Enver Pasha was busy reviewing the battle reports. Germans did not want Ottoman forces to enter Baku, while Enver Pasha was trying to delay them. The following is from an order sent by Enver Pasha to the commanders of the Eastern Army Group on 26 June:

As moving to Baku will create a threat of Bolsheviks destroying the oil reserves in Baku, we must avoid doing this at any cost for the sake of general military goodwill and administration. For this reason, I order that the 5th Caucasian Infantry Division cannot attack Baku without my approval.

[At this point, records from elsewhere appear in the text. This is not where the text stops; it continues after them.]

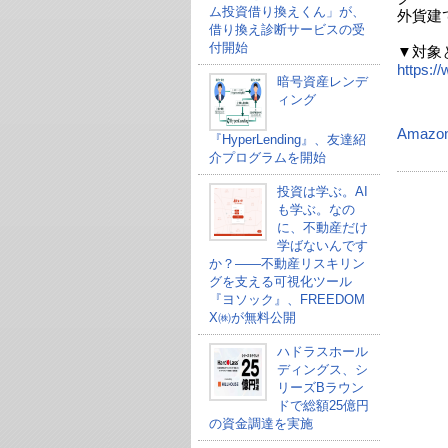
ム投資借り換えくん」が、
外貨建
借り換え診断サービスの受
付開始
▼対象
https:/
暗号資産レンデ
ィング
Amazo
『HyperLending』、友達紹
介プログラムを開始
投資は学ぶ。AI
も学ぶ。なの
に、不動産だけ
学ばないんです
か？——不動産リスキリン
グを支える可視化ツール
『ヨソック』、FREEDOM
X㈱が無料公開
ハドラスホール
ディングス、シ
リーズBラウン
ドで総額25億円
の資金調達を実施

Please, do not send additional forces to Nuru Pasha without my approval, and return the additional forces already sent to his command. As previously informed, Nuru Pasha will concentrate his forces and will be limited to stop the Bolshevik advance.
— Enver Pasha,

The following is from an order sent to Nuru Pasha by his brother Enver Pasha:

It is not clever to send you help. Your objective was not to move to Baku. I'm repeating that you have to concentrate your forces and stop the Bolshevik movement to Ganja
— Enver Pasha,

Enver Pasha informed the commanders of the Eastern Army Group about him "sending the 38th Infantry Division and one mountain-artillery battalion to aid Nuru Pasha via the Gazakh highway" in a secret order. Enver Pasha was trying to convince the Germans that the Ottoman Army would not enter Baku, but he was also secretly ordering Nuru Pasha to capture the oil-rich city as quickly as possible. On 2 July Enver Pasha sent a personal letter to Mehmet Esat Bülkat ordering him not to talk about the secret orders with Otto von Feldmann while he was in Batum to see the conditions of war. The following is from an order sent by Enver Pasha to the commanders of the Eastern Army Group:

Briefly speaking, I'm requesting you to prioritize the strengthening of Nuru Pasha's and our forces in Ganja with available additional soldiers, weapons and ammunition without wasting more time before the situation worsening with Feldmann's arrival, and informing of Nuru Pasha with my personal and secret letters sent to you, and not allowing Germans to know about this immoral style of communication.